Saved data entries
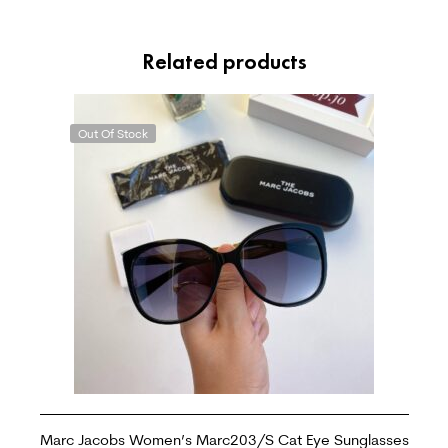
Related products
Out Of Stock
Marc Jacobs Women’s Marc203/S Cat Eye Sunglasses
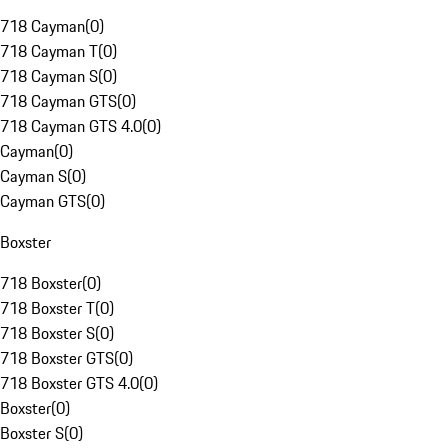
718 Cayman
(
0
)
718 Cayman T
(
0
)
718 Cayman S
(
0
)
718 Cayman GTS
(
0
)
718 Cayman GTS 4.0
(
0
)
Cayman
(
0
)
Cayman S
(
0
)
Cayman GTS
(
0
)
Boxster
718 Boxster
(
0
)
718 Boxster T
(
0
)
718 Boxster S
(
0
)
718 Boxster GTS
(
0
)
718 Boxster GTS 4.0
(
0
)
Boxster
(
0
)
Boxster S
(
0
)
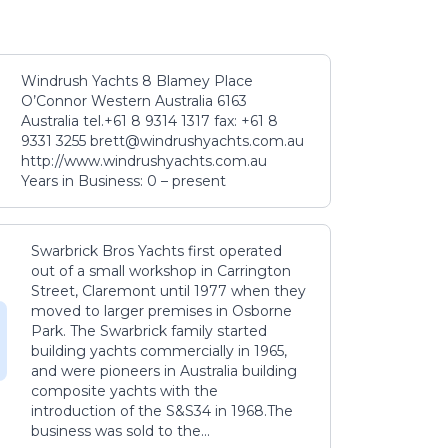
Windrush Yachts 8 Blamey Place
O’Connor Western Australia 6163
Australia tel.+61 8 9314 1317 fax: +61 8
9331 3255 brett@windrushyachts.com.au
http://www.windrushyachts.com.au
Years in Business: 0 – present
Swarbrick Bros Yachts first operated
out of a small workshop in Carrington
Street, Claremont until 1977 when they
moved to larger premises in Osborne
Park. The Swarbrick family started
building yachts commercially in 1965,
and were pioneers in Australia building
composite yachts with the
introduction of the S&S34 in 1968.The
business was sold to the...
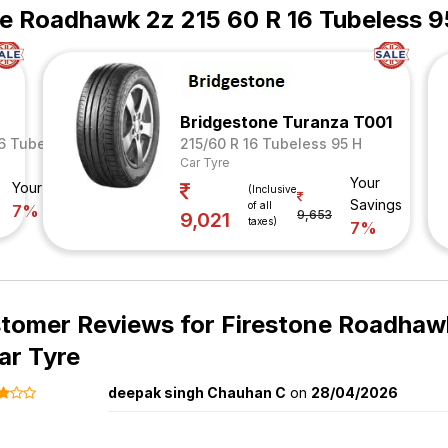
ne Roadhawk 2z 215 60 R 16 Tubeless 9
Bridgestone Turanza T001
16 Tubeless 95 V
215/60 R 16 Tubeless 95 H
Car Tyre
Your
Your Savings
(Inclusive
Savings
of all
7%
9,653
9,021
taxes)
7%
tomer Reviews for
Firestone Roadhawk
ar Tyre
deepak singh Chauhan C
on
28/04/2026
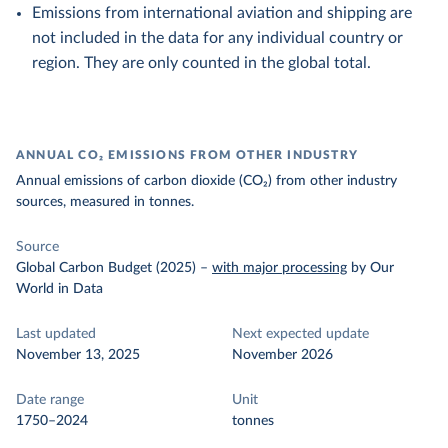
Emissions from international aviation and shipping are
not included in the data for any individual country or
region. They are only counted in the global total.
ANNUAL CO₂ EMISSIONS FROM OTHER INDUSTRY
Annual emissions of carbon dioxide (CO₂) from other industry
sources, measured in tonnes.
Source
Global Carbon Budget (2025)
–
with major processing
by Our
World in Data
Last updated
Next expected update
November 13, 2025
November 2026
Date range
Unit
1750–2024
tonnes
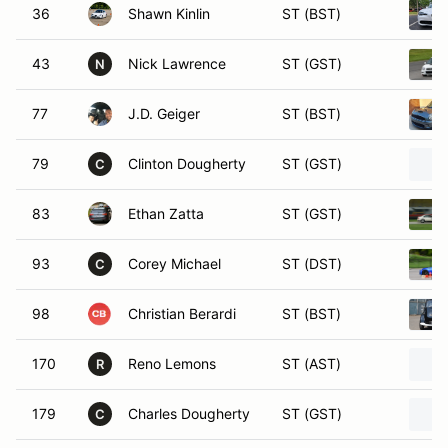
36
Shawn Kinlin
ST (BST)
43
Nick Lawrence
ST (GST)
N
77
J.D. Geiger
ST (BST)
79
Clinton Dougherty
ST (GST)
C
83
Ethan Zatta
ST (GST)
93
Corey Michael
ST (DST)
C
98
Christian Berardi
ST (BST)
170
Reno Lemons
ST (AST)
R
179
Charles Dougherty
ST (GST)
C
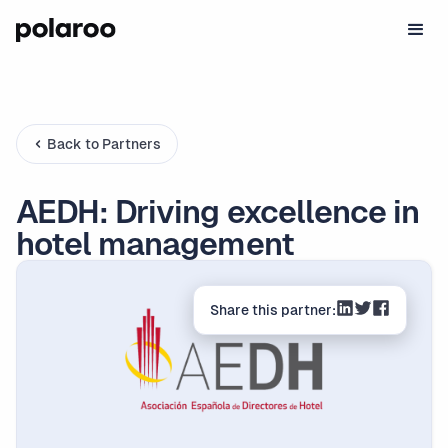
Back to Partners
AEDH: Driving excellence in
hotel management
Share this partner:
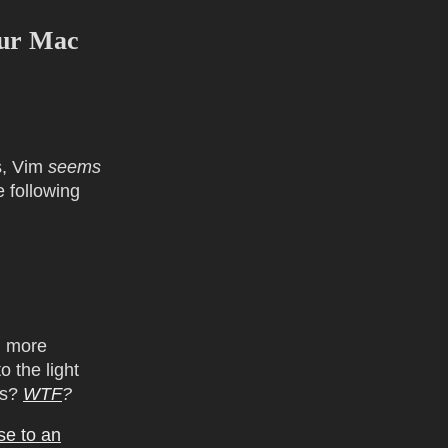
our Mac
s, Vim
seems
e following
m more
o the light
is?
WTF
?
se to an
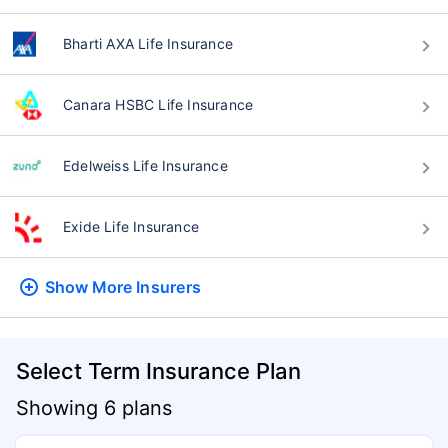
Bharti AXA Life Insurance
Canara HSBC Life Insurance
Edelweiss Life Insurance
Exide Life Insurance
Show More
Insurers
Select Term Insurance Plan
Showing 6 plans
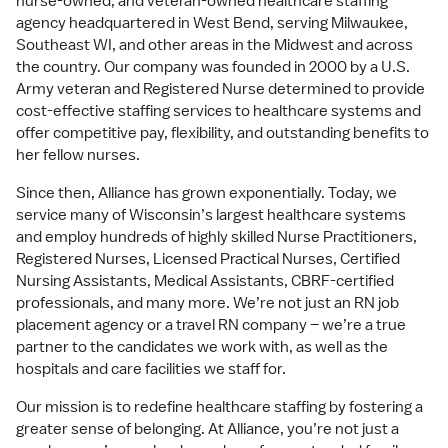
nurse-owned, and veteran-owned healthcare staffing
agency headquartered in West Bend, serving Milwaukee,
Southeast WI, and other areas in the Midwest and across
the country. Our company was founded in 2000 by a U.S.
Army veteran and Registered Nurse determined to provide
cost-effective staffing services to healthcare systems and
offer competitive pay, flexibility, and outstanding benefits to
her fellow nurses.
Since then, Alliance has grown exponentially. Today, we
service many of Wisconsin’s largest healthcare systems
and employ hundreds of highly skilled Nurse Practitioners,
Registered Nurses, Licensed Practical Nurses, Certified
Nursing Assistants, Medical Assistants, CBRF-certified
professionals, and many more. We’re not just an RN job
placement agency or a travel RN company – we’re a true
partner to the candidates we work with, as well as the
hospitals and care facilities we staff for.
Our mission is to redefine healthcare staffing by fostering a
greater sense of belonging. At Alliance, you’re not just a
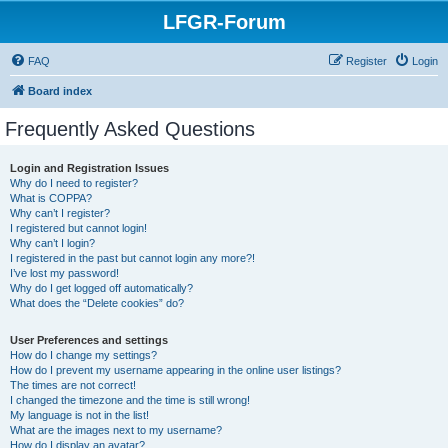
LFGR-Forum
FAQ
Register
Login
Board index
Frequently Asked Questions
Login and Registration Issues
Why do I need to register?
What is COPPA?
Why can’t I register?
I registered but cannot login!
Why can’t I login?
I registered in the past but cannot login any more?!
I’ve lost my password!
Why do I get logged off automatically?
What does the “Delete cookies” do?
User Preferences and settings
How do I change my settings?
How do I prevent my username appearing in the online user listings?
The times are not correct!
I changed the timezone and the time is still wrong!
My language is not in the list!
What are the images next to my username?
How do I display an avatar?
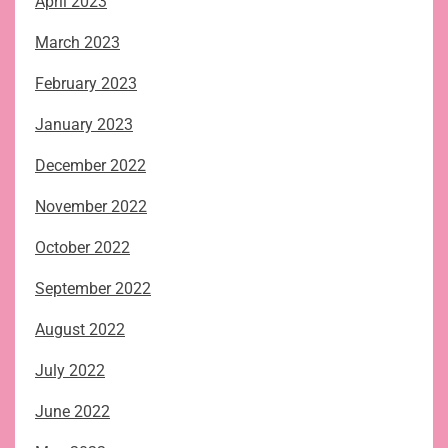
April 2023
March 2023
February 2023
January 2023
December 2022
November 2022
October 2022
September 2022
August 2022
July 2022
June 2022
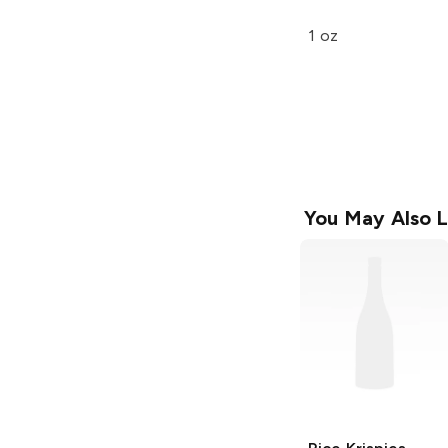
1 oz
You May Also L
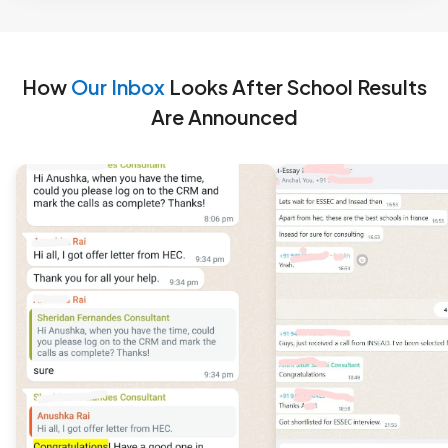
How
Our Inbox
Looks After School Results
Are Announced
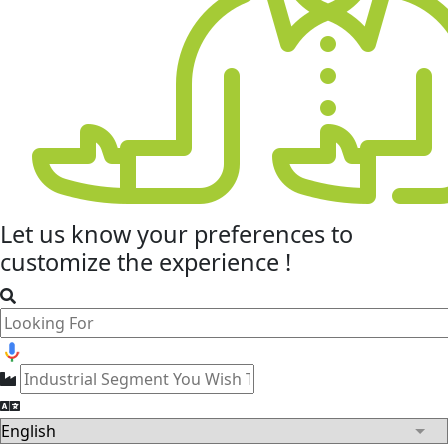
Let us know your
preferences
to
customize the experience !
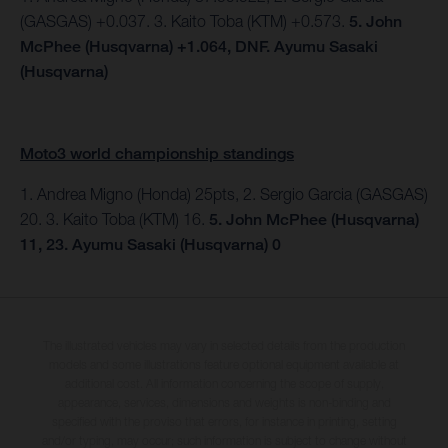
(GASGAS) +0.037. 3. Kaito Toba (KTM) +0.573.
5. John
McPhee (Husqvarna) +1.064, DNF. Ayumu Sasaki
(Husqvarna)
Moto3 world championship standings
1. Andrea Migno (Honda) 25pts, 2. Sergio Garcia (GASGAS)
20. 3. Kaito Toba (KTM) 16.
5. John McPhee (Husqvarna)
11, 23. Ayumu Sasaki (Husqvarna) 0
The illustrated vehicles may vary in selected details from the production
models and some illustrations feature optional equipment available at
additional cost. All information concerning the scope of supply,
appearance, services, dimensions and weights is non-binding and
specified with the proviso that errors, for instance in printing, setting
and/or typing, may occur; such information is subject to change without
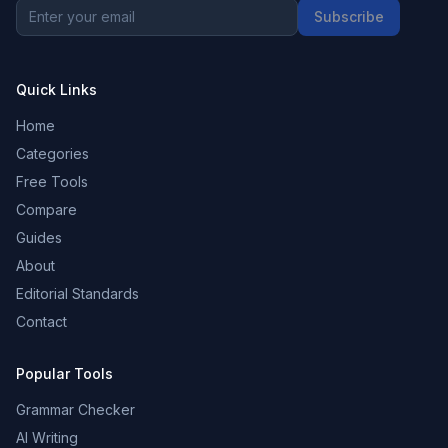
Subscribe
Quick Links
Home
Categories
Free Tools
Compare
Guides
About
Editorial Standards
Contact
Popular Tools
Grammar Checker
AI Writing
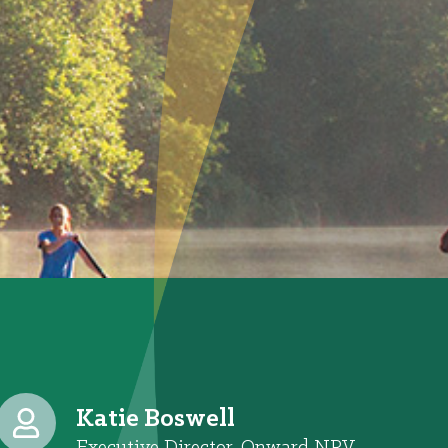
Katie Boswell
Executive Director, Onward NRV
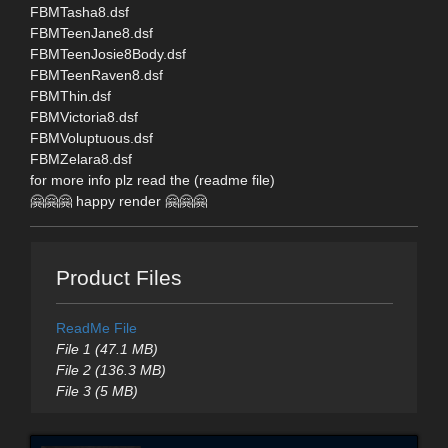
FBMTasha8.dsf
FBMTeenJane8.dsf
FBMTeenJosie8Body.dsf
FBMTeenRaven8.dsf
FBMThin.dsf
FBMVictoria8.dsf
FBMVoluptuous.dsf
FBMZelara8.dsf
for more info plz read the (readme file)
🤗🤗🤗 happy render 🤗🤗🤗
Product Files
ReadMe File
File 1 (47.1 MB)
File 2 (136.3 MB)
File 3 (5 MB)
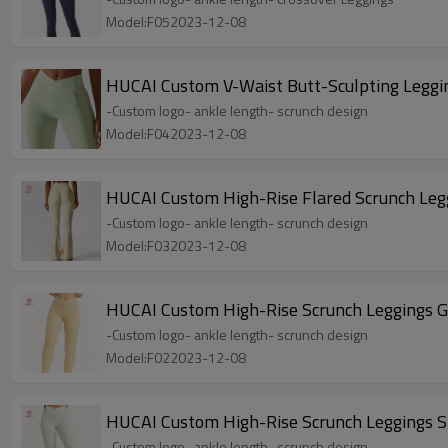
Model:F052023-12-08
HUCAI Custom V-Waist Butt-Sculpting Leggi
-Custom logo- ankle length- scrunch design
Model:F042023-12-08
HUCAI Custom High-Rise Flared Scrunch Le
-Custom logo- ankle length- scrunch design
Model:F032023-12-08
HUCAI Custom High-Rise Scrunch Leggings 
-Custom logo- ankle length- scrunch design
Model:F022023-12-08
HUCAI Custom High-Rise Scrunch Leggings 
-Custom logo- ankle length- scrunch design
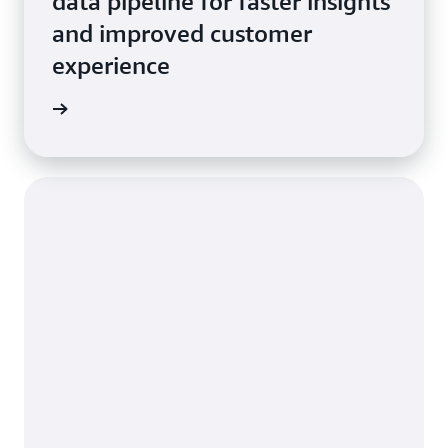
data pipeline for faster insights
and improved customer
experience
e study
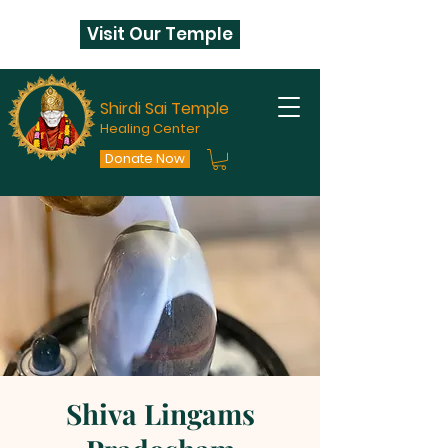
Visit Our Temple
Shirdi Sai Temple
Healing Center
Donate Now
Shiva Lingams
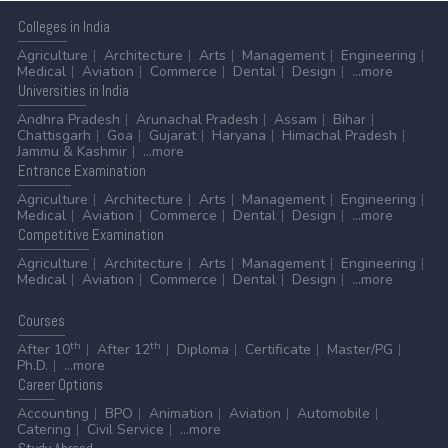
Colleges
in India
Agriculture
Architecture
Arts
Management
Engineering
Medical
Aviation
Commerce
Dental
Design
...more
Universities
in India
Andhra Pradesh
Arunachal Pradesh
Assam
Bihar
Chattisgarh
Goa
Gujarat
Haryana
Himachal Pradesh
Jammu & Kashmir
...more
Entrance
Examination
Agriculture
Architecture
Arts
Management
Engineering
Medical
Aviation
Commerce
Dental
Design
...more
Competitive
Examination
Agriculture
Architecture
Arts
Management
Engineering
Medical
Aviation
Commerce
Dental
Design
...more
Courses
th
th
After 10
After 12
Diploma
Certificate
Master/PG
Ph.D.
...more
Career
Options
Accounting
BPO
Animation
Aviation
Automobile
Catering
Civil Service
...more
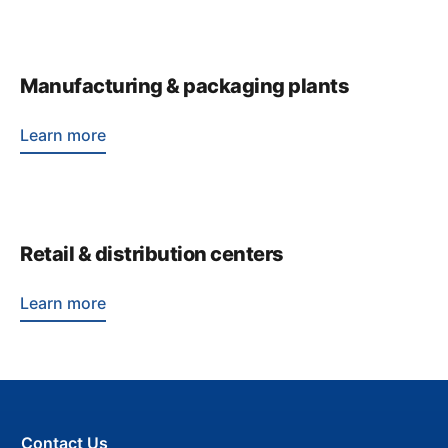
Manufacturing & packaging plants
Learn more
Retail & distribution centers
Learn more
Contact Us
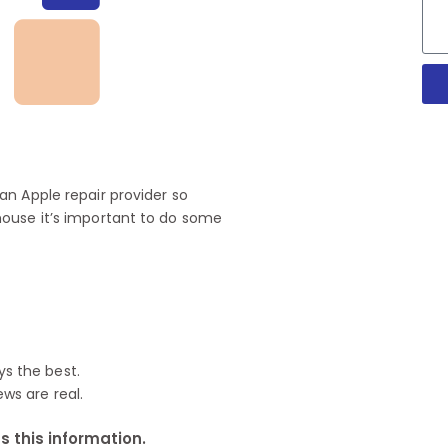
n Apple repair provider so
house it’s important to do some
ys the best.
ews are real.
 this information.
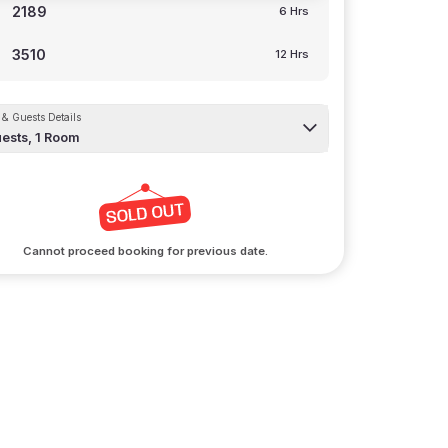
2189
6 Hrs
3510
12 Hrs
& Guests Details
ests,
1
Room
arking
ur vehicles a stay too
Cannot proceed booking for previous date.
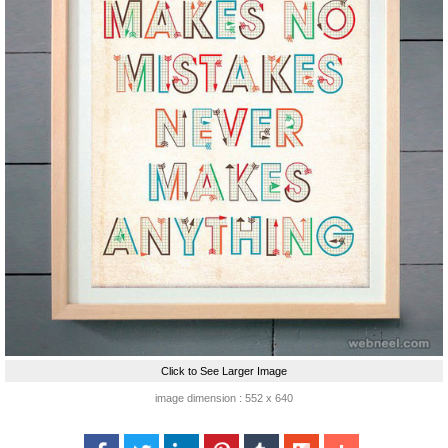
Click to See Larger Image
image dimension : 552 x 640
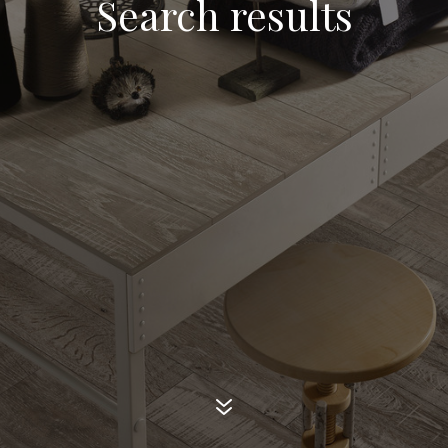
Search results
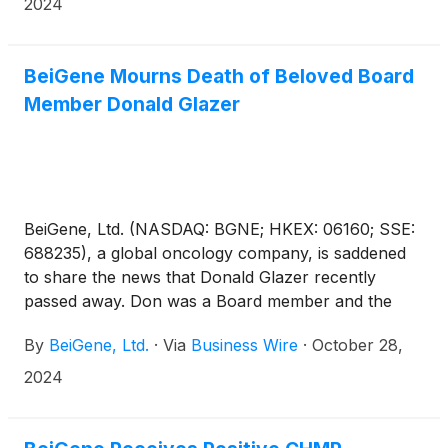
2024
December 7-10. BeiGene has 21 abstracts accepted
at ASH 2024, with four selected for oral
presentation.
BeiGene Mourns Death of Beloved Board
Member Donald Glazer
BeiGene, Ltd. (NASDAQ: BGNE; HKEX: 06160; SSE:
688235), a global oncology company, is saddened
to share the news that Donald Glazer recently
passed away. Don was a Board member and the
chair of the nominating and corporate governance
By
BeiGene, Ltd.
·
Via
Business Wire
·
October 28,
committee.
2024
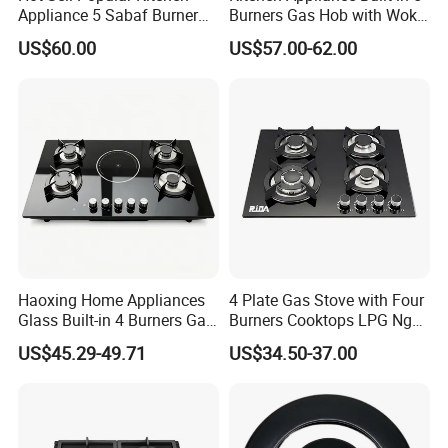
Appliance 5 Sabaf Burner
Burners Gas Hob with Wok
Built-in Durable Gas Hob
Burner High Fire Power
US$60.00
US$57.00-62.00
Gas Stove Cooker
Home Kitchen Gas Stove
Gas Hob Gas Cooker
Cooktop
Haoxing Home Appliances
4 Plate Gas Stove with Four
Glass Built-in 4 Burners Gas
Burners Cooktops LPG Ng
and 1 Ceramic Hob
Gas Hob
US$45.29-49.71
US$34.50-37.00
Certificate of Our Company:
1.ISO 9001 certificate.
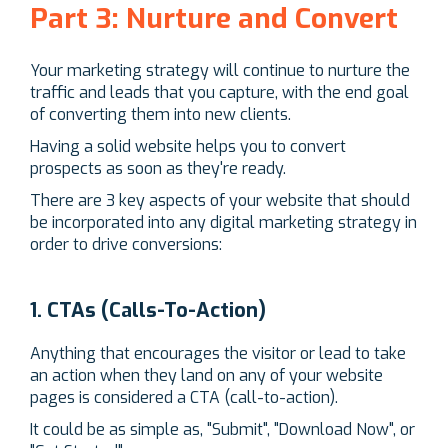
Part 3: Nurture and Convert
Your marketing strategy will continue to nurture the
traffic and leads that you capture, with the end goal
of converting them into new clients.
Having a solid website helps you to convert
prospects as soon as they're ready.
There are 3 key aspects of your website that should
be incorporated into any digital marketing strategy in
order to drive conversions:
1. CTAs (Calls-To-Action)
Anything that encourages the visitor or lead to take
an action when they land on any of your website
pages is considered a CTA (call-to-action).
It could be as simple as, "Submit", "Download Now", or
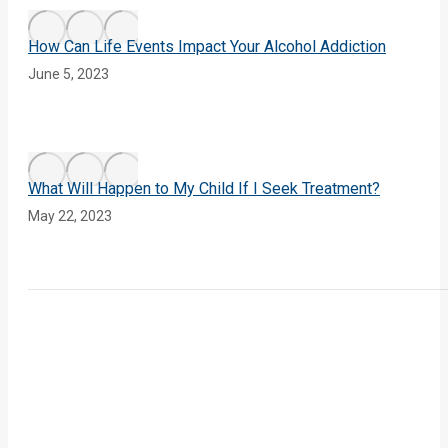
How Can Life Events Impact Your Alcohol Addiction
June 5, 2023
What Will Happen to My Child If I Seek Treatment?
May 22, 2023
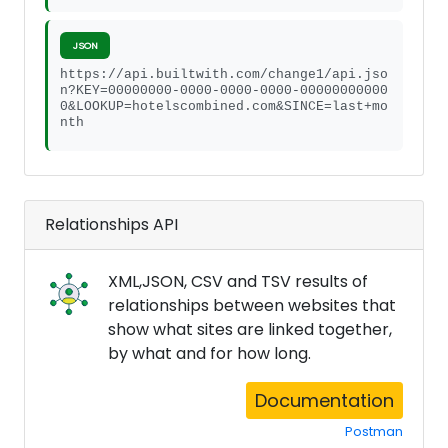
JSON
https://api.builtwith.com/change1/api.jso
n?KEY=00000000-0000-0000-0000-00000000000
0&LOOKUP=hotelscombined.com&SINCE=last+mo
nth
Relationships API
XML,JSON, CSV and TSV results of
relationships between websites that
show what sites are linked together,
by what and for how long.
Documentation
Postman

**WHAT YOU NEED TO DO**
If a picture appears among the records, leave it out, and otherwise reproduce exactly every line from the first line through the one with "introduction of the S&S34 in 1968.The", both included.

**TASK ANSWER**
Related products
Out Of Stock
Marc Jacobs Women’s Marc203/S Cat Eye Sunglasses
718 Cayman
(
0
)
718 Cayman T
(
0
)
718 Cayman S
(
0
)
718 Cayman GTS
(
0
)
718 Cayman GTS 4.0
(
0
)
Cayman
(
0
)
Cayman S
(
0
)
Cayman GTS
(
0
)
Boxster
718 Boxster
(
0
)
718 Boxster T
(
0
)
718 Boxster S
(
0
)
718 Boxster GTS
(
0
)
718 Boxster GTS 4.0
(
0
)
Boxster
(
0
)
Boxster S
(
0
)
Windrush Yachts 8 Blamey Place
O’Connor Western Australia 6163
Australia tel.+61 8 9314 1317 fax: +61 8
9331 3255 brett@windrushyachts.com.au
http://www.windrushyachts.com.au
Years in Business: 0 – present
Swarbrick Bros Yachts first operated
out of a small workshop in Carrington
Street, Claremont until 1977 when they
moved to larger premises in Osborne
Park. The Swarbrick family started
building yachts commercially in 1965,
and were pioneers in Australia building
composite yachts with the
introduction of the S&S34 in 1968.The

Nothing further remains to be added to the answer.